Horizontal Surfaces: Trim Bands Quoins

There should be no horizontal (flat) surfaces. All surfaces should slope away from the structure.

Flashing:

Flashing should be utilized to properly direct water away from the structure. Doors, windows and deck attachments are the most typical areas where flashing is used. Although flashing has been required for several years, many builders felt that flashing on stucco-type exteriors was not necessary. Check for proper flashing details. Flashing points, where a gutter meets a side wall, are one of the most common areas for excessive moisture intrusion.

Penetrations

Penetrations should be properly sealed. No foam should be exposed. Look for any penetration, not only the obvious. In addition to pipe penetrations, look for fasteners, lights or any object that passes through the EIFS wall-cladding materials.

Damaged Areas

Damaged areas should be noted in the report. Areas that are cracked or damaged should be repaired. The finish coat and base coat material should be removed. If the insulation board is not damaged, the base coat, mesh and finish coat can be reapplied. If there is damage to the insulation board, remove and replace the damaged section of insulation board, reapply base coat, mesh and finish coat.

2.Test Probe

The inspector should prepare a test probe and the holes filled with a sealant labeled in compliance with ASTM-C920, or of a type recommended by the EIFS Manufacturer. The test probe and the color of the sealant should be approved by the homeowner/client.

3. Moisture Detector

The house should be scanned with a Tramex Wet Wall Detector or equivalent. The idea is to scan, or test, every area where moisture is obvious, but also those areas that might not be so obvious. Including, but not limited to, and easy to exceed:

Corners, outside and inside, both faces – minimum every 2 ft.

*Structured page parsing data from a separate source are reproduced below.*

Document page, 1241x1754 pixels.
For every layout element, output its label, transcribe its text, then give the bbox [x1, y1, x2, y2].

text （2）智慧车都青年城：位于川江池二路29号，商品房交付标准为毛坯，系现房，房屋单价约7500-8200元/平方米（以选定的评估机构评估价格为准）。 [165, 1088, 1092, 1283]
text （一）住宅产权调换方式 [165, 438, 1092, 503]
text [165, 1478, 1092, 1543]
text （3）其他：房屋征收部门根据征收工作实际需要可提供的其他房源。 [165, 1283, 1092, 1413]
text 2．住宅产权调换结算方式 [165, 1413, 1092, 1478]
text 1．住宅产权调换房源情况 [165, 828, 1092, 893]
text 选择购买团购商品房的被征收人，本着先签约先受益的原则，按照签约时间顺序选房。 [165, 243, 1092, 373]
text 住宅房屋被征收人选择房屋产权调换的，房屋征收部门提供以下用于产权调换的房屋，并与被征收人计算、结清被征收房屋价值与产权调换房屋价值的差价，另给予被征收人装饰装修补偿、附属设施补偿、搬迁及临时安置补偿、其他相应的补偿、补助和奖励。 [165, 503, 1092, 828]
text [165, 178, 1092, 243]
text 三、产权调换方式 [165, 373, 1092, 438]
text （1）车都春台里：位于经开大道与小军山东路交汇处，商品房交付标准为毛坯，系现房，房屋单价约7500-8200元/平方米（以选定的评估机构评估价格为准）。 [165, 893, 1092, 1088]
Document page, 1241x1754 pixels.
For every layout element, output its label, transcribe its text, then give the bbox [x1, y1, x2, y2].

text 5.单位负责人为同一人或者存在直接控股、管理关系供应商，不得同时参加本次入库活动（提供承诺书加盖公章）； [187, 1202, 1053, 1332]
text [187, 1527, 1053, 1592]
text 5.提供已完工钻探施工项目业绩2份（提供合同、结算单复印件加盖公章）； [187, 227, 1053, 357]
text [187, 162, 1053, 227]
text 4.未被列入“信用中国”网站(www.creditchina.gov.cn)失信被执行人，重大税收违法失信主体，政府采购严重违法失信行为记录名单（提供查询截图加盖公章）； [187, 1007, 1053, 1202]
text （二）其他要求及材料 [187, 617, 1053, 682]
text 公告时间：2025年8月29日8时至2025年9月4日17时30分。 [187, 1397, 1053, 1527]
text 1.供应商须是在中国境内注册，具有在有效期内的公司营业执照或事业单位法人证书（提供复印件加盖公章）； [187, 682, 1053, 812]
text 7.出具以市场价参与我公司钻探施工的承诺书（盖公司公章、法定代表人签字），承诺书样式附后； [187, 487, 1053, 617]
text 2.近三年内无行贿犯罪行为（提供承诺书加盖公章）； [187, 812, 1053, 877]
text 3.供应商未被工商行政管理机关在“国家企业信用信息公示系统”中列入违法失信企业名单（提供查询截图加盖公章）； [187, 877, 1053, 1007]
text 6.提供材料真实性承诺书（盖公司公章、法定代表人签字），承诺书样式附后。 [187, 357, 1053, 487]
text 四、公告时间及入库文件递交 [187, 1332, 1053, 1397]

Around doors and windows, and below.

At the band, each floor level, every 3 ft.

At flashing points – sidewall and gutter return areas.

Around all wall penetrations.

  • It should be emphasized that the scanners available at this time do not provide adequate information for rendering a conclusive Moisture Intrusion Inspection Report. The technology is limited to providing a basic indication of a possible elevated level of moisture in the area indicated. The areas which the scanner indicates an elevated level of moisture should then be probed using a reliable moisture meter with probes of an adequate length.
  • The use of a scanner is not mandatory. If the individual doing the testing wishes to probe the entire house, this is acceptable. If this is the case, the amount of probing required is extensive.

4. Reporting

  • The high readings, along with the specific location of the readings, should be noted in the report. This is necessary so that in the future, the readings can be referenced for a follow up test. A reference for future testing should be indicated in the report. Time frame should be approximately 6-18 months.
  • The report should indicate the following concerning the readings:

10-19% – Moisture is present in the wall. Additional sealant at the specific area should be sufficient.

20-29% – The source of the water intrusion should be identified, if possible. Appropriate corrective action should be taken to stop the entrance of the water. In many cases, a particular detail may be corrected, or additional sealant installed as a satisfactory corrective measure.

30%+ – This is the fiber saturation point of wood, the level at which decay rapidly begins to occur. The EIFS at these areas should be removed so that the framing can be inspected for indications of rot or decay. Any damaged areas should be repaired or replaced, as necessary.

  • The problem areas should be clearly identified in the report. There should be a system for identifying the probed areas. This is necessary so that the house can be effectively re-tested. Another inspector may be doing the re-testing.

OTHER TYPES OF INSPECTIONS

It is possible to do a mostly visual inspection of a house and observe conditions that do not meet current EIMA Installation Standards. This form of Inspection, or Consulting Service, should not be confused with, or claimed as, an EIFS Moisture Intrusion Inspection. To do so would be a breach of the Standards and Ethics of the Georgia Association of Home Inspectors.